Two questions
- But would you trust a repaired board?
- What makes a triac short out like this?
In the linked picture there are two power supplies from two 400V electrical heaters. Brandname ADAX, model clea. The thermostats have been removed.
The heaters are supplied with two phases only, no third phase and no neutral.
The terminals on triac in the power supply on the right shorted out during the night, luckily the occupant of the room was awake, because this happened in a bedroom. The power supply on the left was pulled from a functioning heater for reference.
I’m fairly certain that only the resistor, triac and board have been damaged. And I’m also fairly certain that I can fix it.
The burned heater is only 1200W, but there’s a lot of vias stitching the two layers together. So while it’s only 3A, and the board is housed in fire resistant plastic, inside a metal and glass casing, it’s also 400V and I don’t know if I want to trust the solution. Even if I can get all the parts, including shipping, for a tenth the cost of a new heater.
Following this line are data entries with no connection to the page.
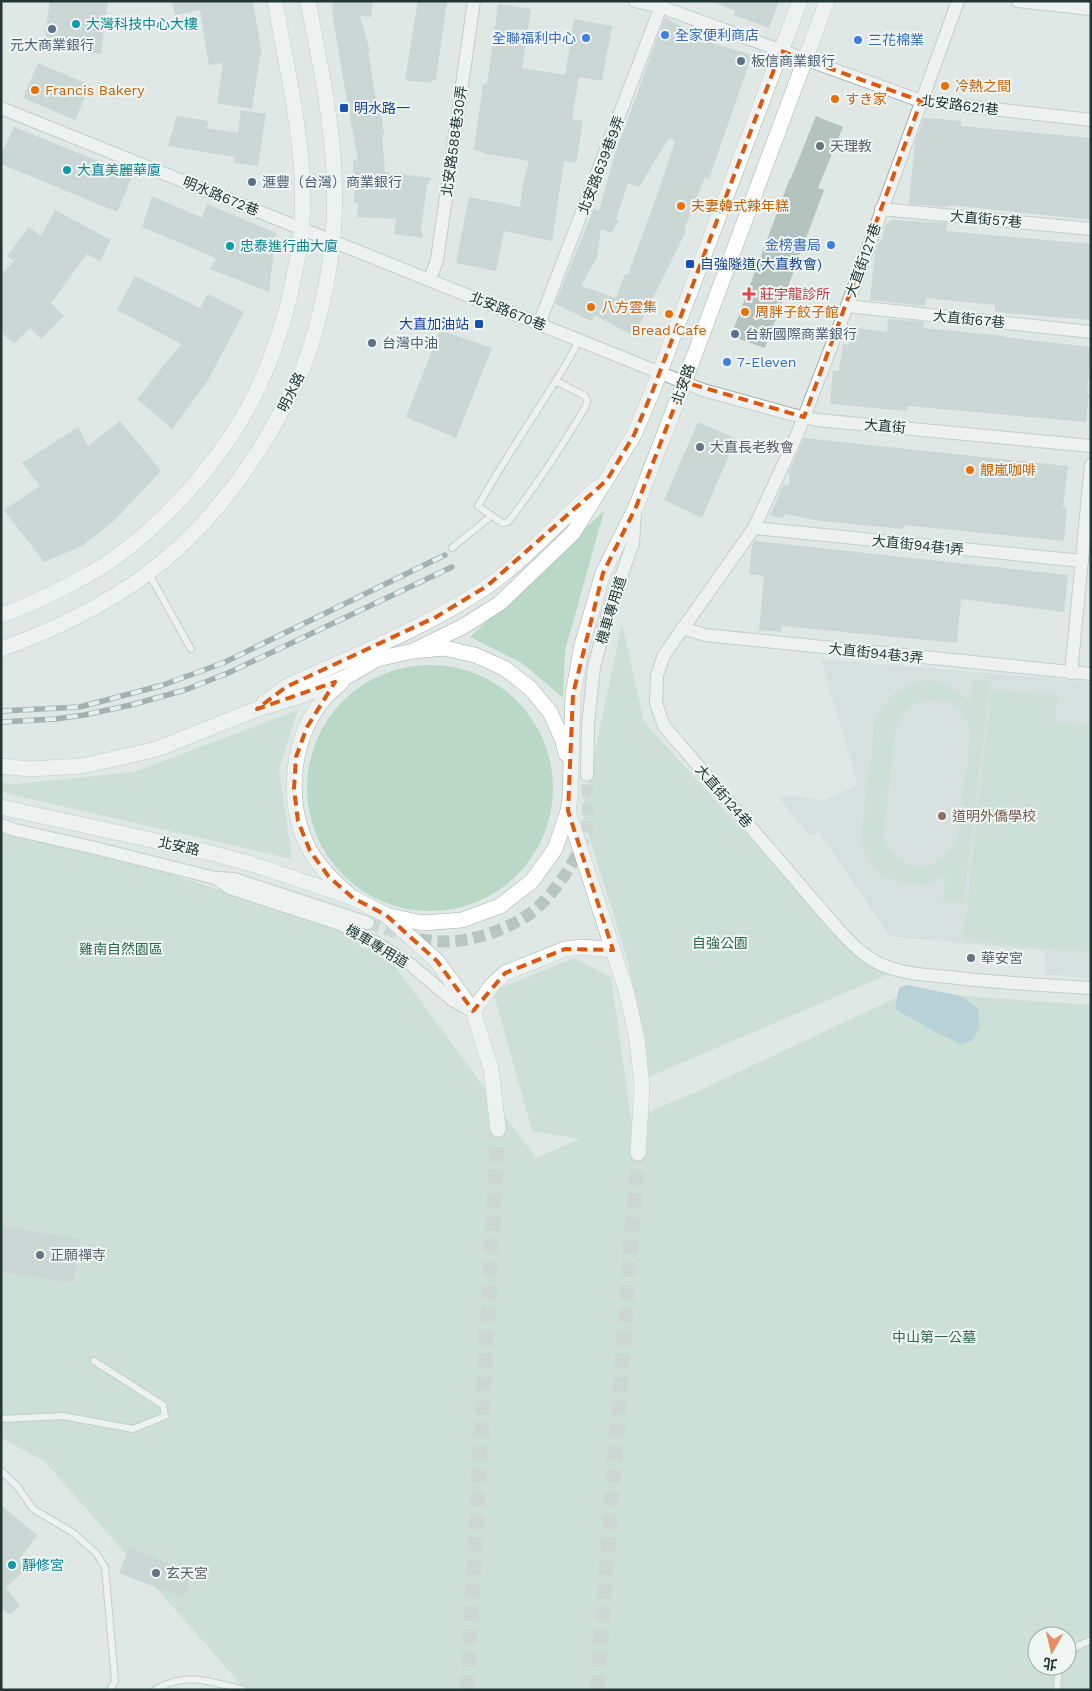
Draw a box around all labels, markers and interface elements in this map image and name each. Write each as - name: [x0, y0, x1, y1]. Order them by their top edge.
- place label: 大灣科技中心大樓: [86, 16, 198, 32]
- marker: 大灣科技中心大樓: [70, 18, 82, 30]
- marker: 元大商業銀行: [46, 23, 58, 35]
- place label: 全家便利商店: [675, 27, 759, 43]
- marker: 全家便利商店: [659, 29, 671, 41]
- place label: 全聯福利中心: [492, 30, 576, 46]
- marker: 全聯福利中心: [580, 32, 592, 44]
- place label: 三花棉業: [868, 32, 924, 48]
- marker: 三花棉業: [852, 34, 864, 46]
- place label: 元大商業銀行: [10, 37, 94, 53]
- place label: 板信商業銀行: [751, 53, 835, 69]
- marker: 板信商業銀行: [735, 55, 747, 67]
- place label: 冷熱之間: [955, 78, 1011, 94]
- marker: 冷熱之間: [939, 80, 951, 92]
- place label: Francis Bakery: [45, 82, 145, 98]
- marker: Francis Bakery: [29, 84, 41, 96]
- street label: 北安路588巷30弄: [438, 84, 470, 198]
- place label: すき家: [845, 91, 887, 107]
- street label: 北安路621巷: [920, 92, 1000, 118]
- marker: すき家: [829, 93, 841, 105]
- place label: 明水路一: [354, 100, 410, 116]
- marker: 明水路一: [338, 102, 350, 114]
- street label: 北安路639巷9弄: [575, 114, 627, 216]
- place label: 天理教: [830, 138, 872, 154]
- marker: 天理教: [814, 140, 826, 152]
- place label: 大直美麗華廈: [77, 162, 161, 178]
- marker: 大直美麗華廈: [61, 164, 73, 176]
- street label: 明水路672巷: [181, 174, 261, 218]
- place label: 滙豐（台灣）商業銀行: [262, 174, 402, 190]
- marker: 滙豐（台灣）商業銀行: [246, 176, 258, 188]
- place label: 夫妻韓式辣年糕: [691, 198, 789, 214]
- marker: 夫妻韓式辣年糕: [675, 200, 687, 212]
- street label: 大直街57巷: [949, 208, 1023, 230]
- street label: 大直街127巷: [842, 221, 884, 299]
- place label: 金榜書局: [765, 237, 821, 253]
- place label: 忠泰進行曲大廈: [240, 238, 338, 254]
- marker: 金榜書局: [825, 239, 837, 251]
- marker: 忠泰進行曲大廈: [224, 240, 236, 252]
- place label: 自強隧道(大直教會): [700, 256, 822, 272]
- marker: 自強隧道(大直教會): [684, 258, 696, 270]
- place label: 莊宇龍診所: [760, 286, 830, 302]
- marker: 莊宇龍診所: [742, 287, 756, 301]
- street label: 北安路670巷: [468, 288, 548, 334]
- place label: 八方雲集: [601, 299, 657, 315]
- marker: 八方雲集: [585, 301, 597, 313]
- place label: 周胖子餃子館: [755, 304, 839, 320]
- marker: 周胖子餃子館: [739, 306, 751, 318]
- street label: 大直街67巷: [932, 307, 1006, 331]
- marker: Bread Cafe: [663, 308, 675, 320]
- place label: 大直加油站: [399, 316, 469, 332]
- marker: 大直加油站: [473, 318, 485, 330]
- place label: Bread Cafe: [631, 322, 707, 338]
- place label: 台新國際商業銀行: [745, 326, 857, 342]
- marker: 台新國際商業銀行: [729, 328, 741, 340]
- place label: 台灣中油: [382, 335, 438, 351]
- marker: 台灣中油: [366, 337, 378, 349]
- place label: 7-Eleven: [737, 354, 796, 370]
- marker: 7-Eleven: [721, 356, 733, 368]
- street label: 北安路: [668, 362, 698, 406]
- street label: 明水路: [275, 370, 307, 414]
- street label: 大直街: [863, 416, 907, 436]
- place label: 大直長老教會: [710, 439, 794, 455]
- marker: 大直長老教會: [694, 441, 706, 453]
- place label: 靚嵐咖啡: [980, 462, 1036, 478]
- marker: 靚嵐咖啡: [964, 464, 976, 476]
- street label: 大直街94巷1弄: [871, 532, 965, 558]
- street label: 機車專用道: [593, 574, 629, 646]
- street label: 大直街94巷3弄: [828, 640, 924, 666]
- street label: 大直街124巷: [692, 761, 756, 831]
- place label: 道明外僑學校: [952, 808, 1036, 824]
- marker: 道明外僑學校: [936, 810, 948, 822]
- street label: 北安路: [157, 834, 201, 858]
- street label: 機車專用道: [343, 921, 411, 971]
- park label: 自強公園: [692, 935, 748, 951]
- park label: 雞南自然園區: [79, 941, 163, 957]
- place label: 華安宮: [981, 950, 1023, 966]
- marker: 華安宮: [965, 952, 977, 964]
- place label: 正願禪寺: [50, 1247, 106, 1263]
- marker: 正願禪寺: [34, 1249, 46, 1261]
- park label: 中山第一公墓: [892, 1329, 976, 1345]
- place label: 靜修宮: [22, 1557, 64, 1573]
- marker: 靜修宮: [6, 1559, 18, 1571]
- place label: 玄天宮: [166, 1565, 208, 1581]
- marker: 玄天宮: [150, 1567, 162, 1579]
- north arrow: [1027, 1626, 1077, 1676]
- text: 北: [1042, 1655, 1058, 1673]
If I decide to repair the board I’m going to be replacing the triac, R8, R9, C9, and the varistor.


I could rewire the heating circuit, but doing so without the backing of an authorized electrician would be illegal. I’m already on thin ice just installing the heater by self.
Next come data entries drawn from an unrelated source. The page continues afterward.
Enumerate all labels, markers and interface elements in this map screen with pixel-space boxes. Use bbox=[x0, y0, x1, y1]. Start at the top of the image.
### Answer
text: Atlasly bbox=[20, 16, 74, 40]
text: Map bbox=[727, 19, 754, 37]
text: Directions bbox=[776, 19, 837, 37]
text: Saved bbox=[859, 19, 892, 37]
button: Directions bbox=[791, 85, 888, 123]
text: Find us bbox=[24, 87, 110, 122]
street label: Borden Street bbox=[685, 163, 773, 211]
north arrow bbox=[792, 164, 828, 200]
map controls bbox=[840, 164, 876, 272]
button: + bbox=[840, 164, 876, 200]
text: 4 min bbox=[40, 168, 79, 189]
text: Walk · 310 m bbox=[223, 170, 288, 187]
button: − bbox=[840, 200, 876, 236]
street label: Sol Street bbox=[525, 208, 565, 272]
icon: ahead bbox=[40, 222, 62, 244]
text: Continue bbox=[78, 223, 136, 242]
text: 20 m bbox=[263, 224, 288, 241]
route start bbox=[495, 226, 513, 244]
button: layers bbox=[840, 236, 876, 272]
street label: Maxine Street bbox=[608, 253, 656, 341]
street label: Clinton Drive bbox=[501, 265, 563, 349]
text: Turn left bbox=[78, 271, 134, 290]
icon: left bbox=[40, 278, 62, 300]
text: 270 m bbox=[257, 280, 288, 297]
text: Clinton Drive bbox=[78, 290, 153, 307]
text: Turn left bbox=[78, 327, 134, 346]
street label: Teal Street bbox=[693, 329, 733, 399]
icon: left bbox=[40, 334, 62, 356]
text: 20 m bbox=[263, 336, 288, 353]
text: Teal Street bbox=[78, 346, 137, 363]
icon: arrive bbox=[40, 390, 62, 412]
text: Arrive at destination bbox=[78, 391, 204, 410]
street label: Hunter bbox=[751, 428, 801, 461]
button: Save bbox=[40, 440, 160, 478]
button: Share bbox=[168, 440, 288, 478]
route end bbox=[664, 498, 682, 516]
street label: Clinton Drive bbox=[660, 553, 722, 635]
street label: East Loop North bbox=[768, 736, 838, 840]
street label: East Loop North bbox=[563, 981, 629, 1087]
But the thought has crossed my mind, as I have noticed there being an order of magnitude more 230V heaters on the market than 400V. On top of having to rewire everything, I’d have to put in a new 3 phased breaker, otherwise I’d be pulling way too much current… Let’s just say that this 1200W heater isn’t the only one we have in operation in my house.
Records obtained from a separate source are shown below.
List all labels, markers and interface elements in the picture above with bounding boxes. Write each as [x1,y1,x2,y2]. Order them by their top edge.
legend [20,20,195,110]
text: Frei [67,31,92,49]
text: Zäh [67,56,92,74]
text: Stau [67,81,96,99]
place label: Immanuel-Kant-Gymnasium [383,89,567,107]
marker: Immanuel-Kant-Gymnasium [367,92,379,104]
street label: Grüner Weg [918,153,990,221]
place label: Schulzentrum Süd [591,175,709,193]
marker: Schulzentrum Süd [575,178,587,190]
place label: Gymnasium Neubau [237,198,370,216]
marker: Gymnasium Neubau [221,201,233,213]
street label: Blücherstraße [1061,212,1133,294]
I see. Given those constraints then, I don’t see any option besides a new heater. Ideally, the new heater would be built with less circuitry, so there would be fewer things to break.
Looking at the Adax Clea product description, it seems overly complicated for a radiator, IMO. I’m not sure I’d want triac switching for something like a heating appliance. Resistive heating doesn’t strictly require silicon switches, when a relay should work. But I suspect an equally-svelt radiator that’s also simple may be hard to find.
I whole heartedly agree with you on the virtue of simplicity in design, and this heater is a bit over the top for its basic function. But we wanted something that
and at the time that narrowed it down to either the Clea or neo series from adax, and I believe one other product line from a second manufacturer. The remote control part was really hard to find in 400V.
A relay would do the job, but they also wear out faster and the sound is noticeable.
While writing that, I found myself thinking about how significant the life span difference is. So I did some back-of-the-envelope calculations.
The defective heater had been installed for roughly 2100 days. Sometime during April we shut the heaters off, and they’re not powered up again until October, so let’s call it 50% of the year. The schedule for the heaters is usually two power on cycles daily. Again let’s call it 50% of the time. The house is pretty OK insulated, but let’s say that the heating element is powering up 4 times each hour. In reality it’s probably closer to 25-30% and twice an hour, so I’ll use that as the lower bounds for this calculation.
1050 days is 25200 hours, meaning that the heaters will have done between 12k and 50k power cycles in the almost 6 years of operation. I’ve seen relays weld shut before 10k, but MTBF for suitably rated relays on RS starts at 50k power cycles.
So maybe a relay could actually do the job. But then there’d still be the issue of the noise, which, while negligible, could still be annoying for some, especially in a bedroom.